- [WORK TO COMPLETE]
Answer these questions from the passage on MXene shielding materials.
1. What EMI shielding effectiveness did the Ti3C2Tx MXene reach in 2016, and at what thickness?
2. What challenges do MXenes face, according to the second paragraph?
3. Which three structural configurations of MXene–polymer composites are listed?

PASSAGE TO READ: Begin

Recently, MXenes, a large family of two-dimentional (2D) transition metal carbides, nitrides, and carbonitrides, have emerged as promising light-weight shielding materials. MXenes offer excellent metallic conductivity (exceeding 24000 S cm−1),12 tunable composition,13 low apparent density, and outstanding solution processability.14 This was first demonstrated in 2016, when the Ti3C2Tx MXene exhibited remarkable EMI shielding effectiveness (SE), achieving 92 dB at a thickness of 45 μm.15 Furthermore, a 40 μm thick Ti3CNTx MXene film achieved an EMI SE of 116 dB, the highest value reported for any synthetic material.16 These findings highlight the potential of MXenes to outperform metals and carbon-based materials in EMI shielding at comparable thicknesses.
Despite their promising shielding performance, MXenes face challenges such as limited mechanical strength, dimensional stability, and long-term oxidation resistance, which are essential for practical applications. To address these challenges, interest has been growing in MXene-based polymer composites, which combine the excellent shielding properties of MXenes with the mechanical strength and structural stability of polymers.
The abundant surface terminal groups of MXenes, such as hydroxyl groups, provide easy solution processability, enabling the development of MXene–polymer composites in various structural configurations, including compact systems (films), porous structures (aerogels), and ionic species inclusions (hydrogels).17 These configurations have been investigated for their EMI shielding capabilities, and several studies have shown significant performance.

PASSAGE TO READ: End
DATA SECTION: Begin

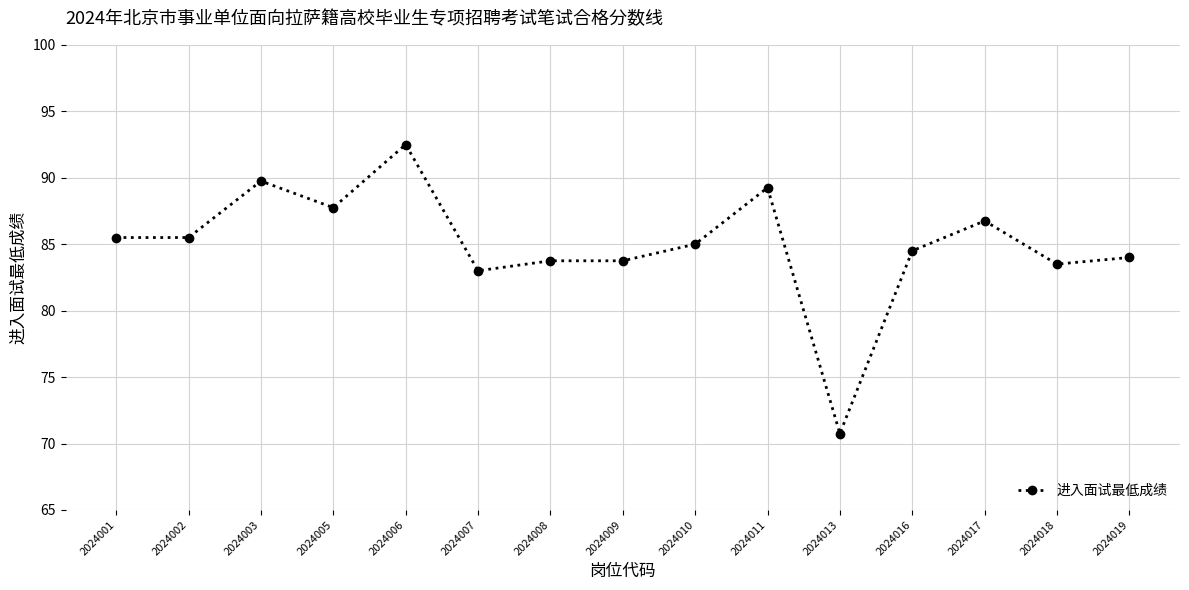

Where does the data first go above 85?

2024001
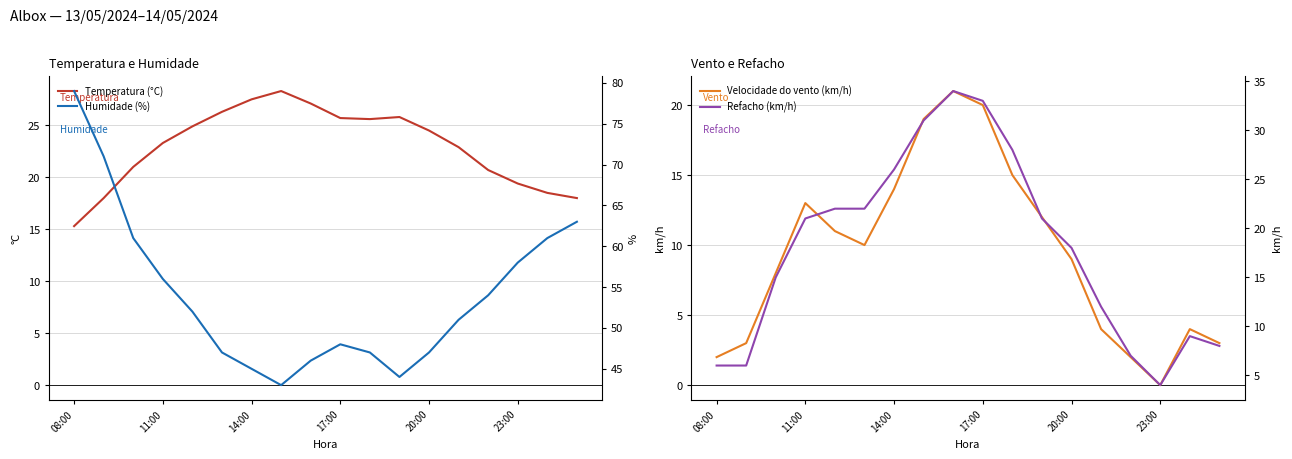

What are all the series names shown in the legend?

Temperatura (°C), Velocidade do vento (km/h), Humidade (%), Refacho (km/h)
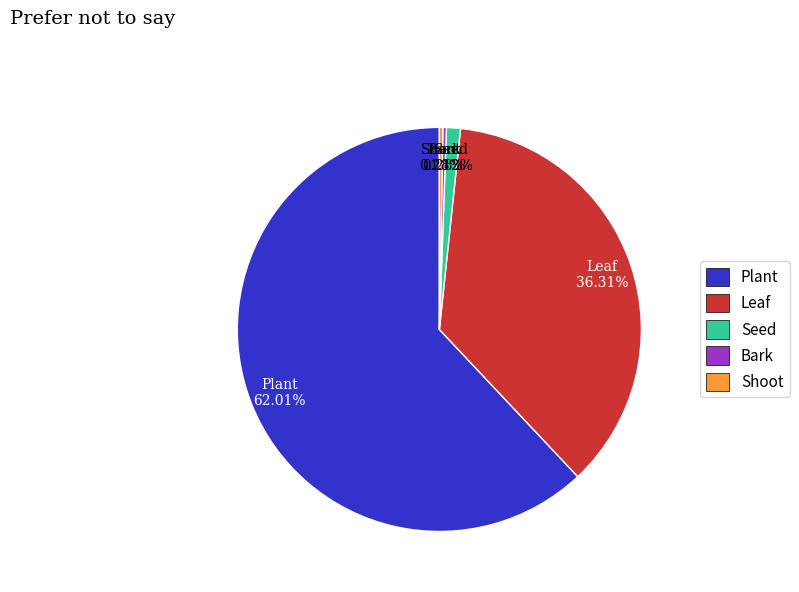

How many segments does this pie chart have?

5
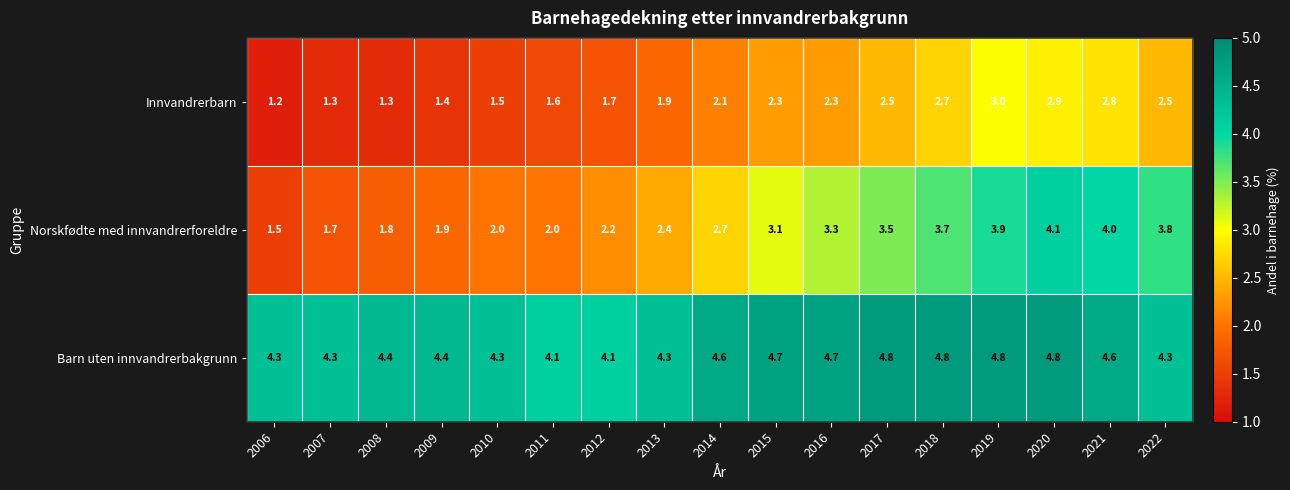

What is the difference between the maximum and second lowest values in the Barn uten innvandrerbakgrunn series?

0.7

DATA SECTION: End

- [ANSWER SPACE]
1. 92 dB at a thickness of 45 μm.
2. Limited mechanical strength, dimensional stability, and long-term oxidation resistance.
3. Compact systems (films), porous structures (aerogels), and ionic species inclusions (hydrogels).